Certains consommateurs relatent aussi (et parfois recherchent) des cas de “K-Hole”, une sorte de bad trip se manifestant par une angoisse très forte, une perte d’identité et une incapacité à distinguer la réalité des hallucinations - souvent effrayantes. Cet état est parfois décrit comme une expérience de mort imminente. Les risques sanitaires ne sont pas à négliger. “Cette drogue est très addictive et il y a un gros effet de tolérance, poursuit Maurizio Ferrara. Les consommateurs réguliers doivent donc prendre des rails de plus en plus longs pour ressentir les mêmes effets. Ce qui impacte la paroi nasale, mais attaque aussi les reins, la vésicule biliaire et la vessie, surtout quand elle est mal “cuisinée” et écoulée sous forme de cristaux. Et on ne sait pas si ces lésions sont réversibles.” En raison de l’effet antidouleur, le consommateur risque aussi de ne rien ressentir s’il se blesse ou se brûle. Or le risque d’accident augmente, car la kétamine entraîne une difficulté à se déplacer normalement. La prise de ce stupéfiant peut aussi être associée à divers dommages aigus et chroniques dépendant de la dose, notamment une toxicité neurologique, cardiovasculaire et des problèmes de santé mentale tels que la dépression.

La “tusibi”, à base de kétamine, pourrait bientôt toucher l’Europe. © Adobe Stock
Ceci n'est pas de la cocaïne
Dénommée “tusi”, “tusibi” (en référence phonétique à l’hallucinogène 2CB qu’elle contenait à l’origine) ou plus communément “cocaïne rose”, cette nouvelle drogue ne comprend en réalité aucune trace de cocaïne. Commercialisée sous forme de poudre, elle est composée d’un mélange de kétamine, d’amphétamines ou de MDMA et de colorants alimentaires flashy.

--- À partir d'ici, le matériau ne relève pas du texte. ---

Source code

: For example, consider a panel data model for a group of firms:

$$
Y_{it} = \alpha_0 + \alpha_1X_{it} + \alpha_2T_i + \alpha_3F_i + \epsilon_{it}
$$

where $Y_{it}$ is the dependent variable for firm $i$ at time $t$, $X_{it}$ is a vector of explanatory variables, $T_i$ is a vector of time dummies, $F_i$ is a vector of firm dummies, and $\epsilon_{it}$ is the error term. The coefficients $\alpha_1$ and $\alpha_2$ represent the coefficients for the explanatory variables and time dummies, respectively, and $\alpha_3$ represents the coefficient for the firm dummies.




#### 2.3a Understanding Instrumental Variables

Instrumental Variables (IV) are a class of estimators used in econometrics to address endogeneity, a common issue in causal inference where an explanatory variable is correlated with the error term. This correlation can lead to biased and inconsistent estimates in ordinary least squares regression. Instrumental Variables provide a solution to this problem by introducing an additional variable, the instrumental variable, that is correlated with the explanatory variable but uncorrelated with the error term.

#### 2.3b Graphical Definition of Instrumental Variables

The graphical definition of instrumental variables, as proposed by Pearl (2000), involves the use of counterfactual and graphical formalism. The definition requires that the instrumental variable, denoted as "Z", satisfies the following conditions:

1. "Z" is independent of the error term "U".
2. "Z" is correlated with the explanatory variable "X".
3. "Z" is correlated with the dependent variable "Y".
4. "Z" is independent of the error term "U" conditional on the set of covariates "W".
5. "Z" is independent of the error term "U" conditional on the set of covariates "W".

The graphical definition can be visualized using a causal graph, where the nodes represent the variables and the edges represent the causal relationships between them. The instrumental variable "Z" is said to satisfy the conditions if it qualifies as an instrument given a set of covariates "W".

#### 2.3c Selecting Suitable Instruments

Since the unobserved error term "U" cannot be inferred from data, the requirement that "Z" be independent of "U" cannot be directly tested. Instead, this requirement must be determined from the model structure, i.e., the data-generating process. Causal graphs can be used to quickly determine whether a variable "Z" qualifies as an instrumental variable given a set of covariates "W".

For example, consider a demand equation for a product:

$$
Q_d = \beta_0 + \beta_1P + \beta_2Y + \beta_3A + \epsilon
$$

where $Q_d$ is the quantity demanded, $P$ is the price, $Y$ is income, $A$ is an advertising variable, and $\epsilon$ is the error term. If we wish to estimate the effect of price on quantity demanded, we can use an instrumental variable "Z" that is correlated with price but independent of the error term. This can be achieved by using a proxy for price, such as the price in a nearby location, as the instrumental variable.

Très populaire en Amérique du Sud, on la détecte désormais sur le Vieux Continent, notamment à Ibiza. “Ce produit semble susciter un intérêt croissant des consommateurs”, alerte l’Observatoire européen des drogues. Un produit savamment marketé - parfois même aux senteurs de fraise - d’autant plus dangereux que sa composition varie fortement. Outre des amphétamines, il n’est pas rare d’y déceler des méthamphétamines, des benzodiazépines (puissants somnifères) et même de la phénacétine, un analgésique retiré du marché dans les années 80 pour sa très forte toxicité. Du côté d’Infor Drogues, heureusement, on ne décèle pas aujourd’hui de consommation significative en Belgique.